#### [Do this]
Lay out every line of the records below as a JSON list of strings, one string per line, skipping any blank lines.

(Collected data)

········

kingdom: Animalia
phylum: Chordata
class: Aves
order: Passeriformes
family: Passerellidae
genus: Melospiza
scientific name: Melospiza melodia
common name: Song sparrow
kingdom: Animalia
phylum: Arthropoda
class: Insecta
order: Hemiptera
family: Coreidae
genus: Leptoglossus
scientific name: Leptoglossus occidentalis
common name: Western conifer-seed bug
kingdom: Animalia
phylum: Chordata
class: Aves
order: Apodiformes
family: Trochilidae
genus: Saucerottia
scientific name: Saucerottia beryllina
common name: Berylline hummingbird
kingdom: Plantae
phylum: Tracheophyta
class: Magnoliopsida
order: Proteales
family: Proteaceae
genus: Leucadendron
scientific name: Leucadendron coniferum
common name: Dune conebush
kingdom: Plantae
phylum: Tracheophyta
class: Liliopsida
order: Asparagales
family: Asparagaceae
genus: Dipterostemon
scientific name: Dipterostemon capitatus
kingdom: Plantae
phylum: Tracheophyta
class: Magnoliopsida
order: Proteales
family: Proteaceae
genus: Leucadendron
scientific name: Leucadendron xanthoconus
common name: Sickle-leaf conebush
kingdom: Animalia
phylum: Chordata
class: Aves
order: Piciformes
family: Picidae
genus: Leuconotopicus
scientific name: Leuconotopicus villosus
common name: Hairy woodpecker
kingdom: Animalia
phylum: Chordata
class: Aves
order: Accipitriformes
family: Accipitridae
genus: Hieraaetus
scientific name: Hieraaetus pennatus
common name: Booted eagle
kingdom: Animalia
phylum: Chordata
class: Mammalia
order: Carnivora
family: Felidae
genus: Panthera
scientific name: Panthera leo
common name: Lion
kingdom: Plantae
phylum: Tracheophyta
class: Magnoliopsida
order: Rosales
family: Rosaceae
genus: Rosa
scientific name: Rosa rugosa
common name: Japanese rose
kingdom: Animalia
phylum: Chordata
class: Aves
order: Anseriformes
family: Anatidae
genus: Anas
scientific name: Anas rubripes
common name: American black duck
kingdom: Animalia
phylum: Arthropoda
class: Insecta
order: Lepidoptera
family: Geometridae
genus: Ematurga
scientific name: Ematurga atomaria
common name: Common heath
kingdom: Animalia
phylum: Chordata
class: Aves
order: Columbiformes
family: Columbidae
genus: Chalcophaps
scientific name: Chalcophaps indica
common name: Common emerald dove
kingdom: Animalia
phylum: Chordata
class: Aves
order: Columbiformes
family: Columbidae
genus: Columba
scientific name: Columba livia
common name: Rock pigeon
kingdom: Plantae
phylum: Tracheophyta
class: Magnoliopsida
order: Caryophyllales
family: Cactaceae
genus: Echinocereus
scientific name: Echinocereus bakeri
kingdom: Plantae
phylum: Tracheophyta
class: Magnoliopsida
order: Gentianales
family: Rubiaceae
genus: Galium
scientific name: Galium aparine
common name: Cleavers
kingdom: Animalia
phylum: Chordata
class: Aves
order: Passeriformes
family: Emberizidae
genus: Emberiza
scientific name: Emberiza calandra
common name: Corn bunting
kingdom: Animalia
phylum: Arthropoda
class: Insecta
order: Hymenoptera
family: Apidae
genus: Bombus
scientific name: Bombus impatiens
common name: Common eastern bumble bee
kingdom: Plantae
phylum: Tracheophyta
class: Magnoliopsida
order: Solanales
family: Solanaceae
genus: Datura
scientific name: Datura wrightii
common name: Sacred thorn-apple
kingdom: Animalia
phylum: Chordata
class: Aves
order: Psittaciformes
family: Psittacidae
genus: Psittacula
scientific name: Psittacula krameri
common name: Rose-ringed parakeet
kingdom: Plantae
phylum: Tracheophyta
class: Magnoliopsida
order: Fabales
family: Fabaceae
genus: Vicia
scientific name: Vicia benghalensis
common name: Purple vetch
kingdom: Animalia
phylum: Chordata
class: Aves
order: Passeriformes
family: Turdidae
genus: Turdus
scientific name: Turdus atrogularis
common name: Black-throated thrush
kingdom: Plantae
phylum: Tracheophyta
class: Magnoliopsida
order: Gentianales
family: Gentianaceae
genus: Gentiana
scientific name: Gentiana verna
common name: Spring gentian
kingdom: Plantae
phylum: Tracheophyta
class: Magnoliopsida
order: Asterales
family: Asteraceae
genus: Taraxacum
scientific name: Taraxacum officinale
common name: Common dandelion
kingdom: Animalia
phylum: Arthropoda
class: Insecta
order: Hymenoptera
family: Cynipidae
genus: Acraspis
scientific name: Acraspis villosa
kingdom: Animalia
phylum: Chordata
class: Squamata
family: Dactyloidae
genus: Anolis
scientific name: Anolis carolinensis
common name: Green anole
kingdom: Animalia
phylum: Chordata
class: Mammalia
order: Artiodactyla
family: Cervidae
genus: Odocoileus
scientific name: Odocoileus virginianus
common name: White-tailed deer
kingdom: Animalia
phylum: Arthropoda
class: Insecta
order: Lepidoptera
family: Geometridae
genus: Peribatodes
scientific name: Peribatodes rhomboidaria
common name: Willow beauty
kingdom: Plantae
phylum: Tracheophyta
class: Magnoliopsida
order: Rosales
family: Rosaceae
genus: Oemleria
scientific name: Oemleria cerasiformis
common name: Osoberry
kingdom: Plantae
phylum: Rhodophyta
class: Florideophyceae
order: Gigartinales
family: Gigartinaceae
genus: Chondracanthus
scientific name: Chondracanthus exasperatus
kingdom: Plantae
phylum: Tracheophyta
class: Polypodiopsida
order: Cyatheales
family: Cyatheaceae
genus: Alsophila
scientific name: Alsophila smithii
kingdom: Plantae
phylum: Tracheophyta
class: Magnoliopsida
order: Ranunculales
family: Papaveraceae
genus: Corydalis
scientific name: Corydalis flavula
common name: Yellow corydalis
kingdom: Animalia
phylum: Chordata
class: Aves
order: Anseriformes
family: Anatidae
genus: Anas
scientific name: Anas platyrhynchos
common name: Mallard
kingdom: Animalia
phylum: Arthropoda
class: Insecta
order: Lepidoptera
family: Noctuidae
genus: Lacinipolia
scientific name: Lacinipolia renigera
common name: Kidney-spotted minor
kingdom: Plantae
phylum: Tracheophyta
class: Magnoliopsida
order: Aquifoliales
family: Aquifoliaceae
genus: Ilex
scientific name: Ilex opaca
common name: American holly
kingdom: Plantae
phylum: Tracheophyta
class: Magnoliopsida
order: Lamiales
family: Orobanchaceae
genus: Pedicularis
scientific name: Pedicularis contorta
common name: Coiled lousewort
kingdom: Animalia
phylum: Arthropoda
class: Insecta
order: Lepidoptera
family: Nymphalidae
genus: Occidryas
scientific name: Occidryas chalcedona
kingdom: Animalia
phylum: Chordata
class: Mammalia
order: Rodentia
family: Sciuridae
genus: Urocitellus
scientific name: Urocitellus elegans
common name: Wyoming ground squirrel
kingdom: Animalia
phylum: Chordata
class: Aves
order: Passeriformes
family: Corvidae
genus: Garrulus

········

#### [Response to the task]
[
  "kingdom: Animalia",
  "phylum: Chordata",
  "class: Aves",
  "order: Passeriformes",
  "family: Passerellidae",
  "genus: Melospiza",
  "scientific name: Melospiza melodia",
  "common name: Song sparrow",
  "kingdom: Animalia",
  "phylum: Arthropoda",
  "class: Insecta",
  "order: Hemiptera",
  "family: Coreidae",
  "genus: Leptoglossus",
  "scientific name: Leptoglossus occidentalis",
  "common name: Western conifer-seed bug",
  "kingdom: Animalia",
  "phylum: Chordata",
  "class: Aves",
  "order: Apodiformes",
  "family: Trochilidae",
  "genus: Saucerottia",
  "scientific name: Saucerottia beryllina",
  "common name: Berylline hummingbird",
  "kingdom: Plantae",
  "phylum: Tracheophyta",
  "class: Magnoliopsida",
  "order: Proteales",
  "family: Proteaceae",
  "genus: Leucadendron",
  "scientific name: Leucadendron coniferum",
  "common name: Dune conebush",
  "kingdom: Plantae",
  "phylum: Tracheophyta",
  "class: Liliopsida",
  "order: Asparagales",
  "family: Asparagaceae",
  "genus: Dipterostemon",
  "scientific name: Dipterostemon capitatus",
  "kingdom: Plantae",
  "phylum: Tracheophyta",
  "class: Magnoliopsida",
  "order: Proteales",
  "family: Proteaceae",
  "genus: Leucadendron",
  "scientific name: Leucadendron xanthoconus",
  "common name: Sickle-leaf conebush",
  "kingdom: Animalia",
  "phylum: Chordata",
  "class: Aves",
  "order: Piciformes",
  "family: Picidae",
  "genus: Leuconotopicus",
  "scientific name: Leuconotopicus villosus",
  "common name: Hairy woodpecker",
  "kingdom: Animalia",
  "phylum: Chordata",
  "class: Aves",
  "order: Accipitriformes",
  "family: Accipitridae",
  "genus: Hieraaetus",
  "scientific name: Hieraaetus pennatus",
  "common name: Booted eagle",
  "kingdom: Animalia",
  "phylum: Chordata",
  "class: Mammalia",
  "order: Carnivora",
  "family: Felidae",
  "genus: Panthera",
  "scientific name: Panthera leo",
  "common name: Lion",
  "kingdom: Plantae",
  "phylum: Tracheophyta",
  "class: Magnoliopsida",
  "order: Rosales",
  "family: Rosaceae",
  "genus: Rosa",
  "scientific name: Rosa rugosa",
  "common name: Japanese rose",
  "kingdom: Animalia",
  "phylum: Chordata",
  "class: Aves",
  "order: Anseriformes",
  "family: Anatidae",
  "genus: Anas",
  "scientific name: Anas rubripes",
  "common name: American black duck",
  "kingdom: Animalia",
  "phylum: Arthropoda",
  "class: Insecta",
  "order: Lepidoptera",
  "family: Geometridae",
  "genus: Ematurga",
  "scientific name: Ematurga atomaria",
  "common name: Common heath",
  "kingdom: Animalia",
  "phylum: Chordata",
  "class: Aves",
  "order: Columbiformes",
  "family: Columbidae",
  "genus: Chalcophaps",
  "scientific name: Chalcophaps indica",
  "common name: Common emerald dove",
  "kingdom: Animalia",
  "phylum: Chordata",
  "class: Aves",
  "order: Columbiformes",
  "family: Columbidae",
  "genus: Columba",
  "scientific name: Columba livia",
  "common name: Rock pigeon",
  "kingdom: Plantae",
  "phylum: Tracheophyta",
  "class: Magnoliopsida",
  "order: Caryophyllales",
  "family: Cactaceae",
  "genus: Echinocereus",
  "scientific name: Echinocereus bakeri",
  "kingdom: Plantae",
  "phylum: Tracheophyta",
  "class: Magnoliopsida",
  "order: Gentianales",
  "family: Rubiaceae",
  "genus: Galium",
  "scientific name: Galium aparine",
  "common name: Cleavers",
  "kingdom: Animalia",
  "phylum: Chordata",
  "class: Aves",
  "order: Passeriformes",
  "family: Emberizidae",
  "genus: Emberiza",
  "scientific name: Emberiza calandra",
  "common name: Corn bunting",
  "kingdom: Animalia",
  "phylum: Arthropoda",
  "class: Insecta",
  "order: Hymenoptera",
  "family: Apidae",
  "genus: Bombus",
  "scientific name: Bombus impatiens",
  "common name: Common eastern bumble bee",
  "kingdom: Plantae",
  "phylum: Tracheophyta",
  "class: Magnoliopsida",
  "order: Solanales",
  "family: Solanaceae",
  "genus: Datura",
  "scientific name: Datura wrightii",
  "common name: Sacred thorn-apple",
  "kingdom: Animalia",
  "phylum: Chordata",
  "class: Aves",
  "order: Psittaciformes",
  "family: Psittacidae",
  "genus: Psittacula",
  "scientific name: Psittacula krameri",
  "common name: Rose-ringed parakeet",
  "kingdom: Plantae",
  "phylum: Tracheophyta",
  "class: Magnoliopsida",
  "order: Fabales",
  "family: Fabaceae",
  "genus: Vicia",
  "scientific name: Vicia benghalensis",
  "common name: Purple vetch",
  "kingdom: Animalia",
  "phylum: Chordata",
  "class: Aves",
  "order: Passeriformes",
  "family: Turdidae",
  "genus: Turdus",
  "scientific name: Turdus atrogularis",
  "common name: Black-throated thrush",
  "kingdom: Plantae",
  "phylum: Tracheophyta",
  "class: Magnoliopsida",
  "order: Gentianales",
  "family: Gentianaceae",
  "genus: Gentiana",
  "scientific name: Gentiana verna",
  "common name: Spring gentian",
  "kingdom: Plantae",
  "phylum: Tracheophyta",
  "class: Magnoliopsida",
  "order: Asterales",
  "family: Asteraceae",
  "genus: Taraxacum",
  "scientific name: Taraxacum officinale",
  "common name: Common dandelion",
  "kingdom: Animalia",
  "phylum: Arthropoda",
  "class: Insecta",
  "order: Hymenoptera",
  "family: Cynipidae",
  "genus: Acraspis",
  "scientific name: Acraspis villosa",
  "kingdom: Animalia",
  "phylum: Chordata",
  "class: Squamata",
  "family: Dactyloidae",
  "genus: Anolis",
  "scientific name: Anolis carolinensis",
  "common name: Green anole",
  "kingdom: Animalia",
  "phylum: Chordata",
  "class: Mammalia",
  "order: Artiodactyla",
  "family: Cervidae",
  "genus: Odocoileus",
  "scientific name: Odocoileus virginianus",
  "common name: White-tailed deer",
  "kingdom: Animalia",
  "phylum: Arthropoda",
  "class: Insecta",
  "order: Lepidoptera",
  "family: Geometridae",
  "genus: Peribatodes",
  "scientific name: Peribatodes rhomboidaria",
  "common name: Willow beauty",
  "kingdom: Plantae",
  "phylum: Tracheophyta",
  "class: Magnoliopsida",
  "order: Rosales",
  "family: Rosaceae",
  "genus: Oemleria",
  "scientific name: Oemleria cerasiformis",
  "common name: Osoberry",
  "kingdom: Plantae",
  "phylum: Rhodophyta",
  "class: Florideophyceae",
  "order: Gigartinales",
  "family: Gigartinaceae",
  "genus: Chondracanthus",
  "scientific name: Chondracanthus exasperatus",
  "kingdom: Plantae",
  "phylum: Tracheophyta",
  "class: Polypodiopsida",
  "order: Cyatheales",
  "family: Cyatheaceae",
  "genus: Alsophila",
  "scientific name: Alsophila smithii",
  "kingdom: Plantae",
  "phylum: Tracheophyta",
  "class: Magnoliopsida",
  "order: Ranunculales",
  "family: Papaveraceae",
  "genus: Corydalis",
  "scientific name: Corydalis flavula",
  "common name: Yellow corydalis",
  "kingdom: Animalia",
  "phylum: Chordata",
  "class: Aves",
  "order: Anseriformes",
  "family: Anatidae",
  "genus: Anas",
  "scientific name: Anas platyrhynchos",
  "common name: Mallard",
  "kingdom: Animalia",
  "phylum: Arthropoda",
  "class: Insecta",
  "order: Lepidoptera",
  "family: Noctuidae",
  "genus: Lacinipolia",
  "scientific name: Lacinipolia renigera",
  "common name: Kidney-spotted minor",
  "kingdom: Plantae",
  "phylum: Tracheophyta",
  "class: Magnoliopsida",
  "order: Aquifoliales",
  "family: Aquifoliaceae",
  "genus: Ilex",
  "scientific name: Ilex opaca",
  "common name: American holly",
  "kingdom: Plantae",
  "phylum: Tracheophyta",
  "class: Magnoliopsida",
  "order: Lamiales",
  "family: Orobanchaceae",
  "genus: Pedicularis",
  "scientific name: Pedicularis contorta",
  "common name: Coiled lousewort",
  "kingdom: Animalia",
  "phylum: Arthropoda",
  "class: Insecta",
  "order: Lepidoptera",
  "family: Nymphalidae",
  "genus: Occidryas",
  "scientific name: Occidryas chalcedona",
  "kingdom: Animalia",
  "phylum: Chordata",
  "class: Mammalia",
  "order: Rodentia",
  "family: Sciuridae",
  "genus: Urocitellus",
  "scientific name: Urocitellus elegans",
  "common name: Wyoming ground squirrel",
  "kingdom: Animalia",
  "phylum: Chordata",
  "class: Aves",
  "order: Passeriformes",
  "family: Corvidae",
  "genus: Garrulus"
]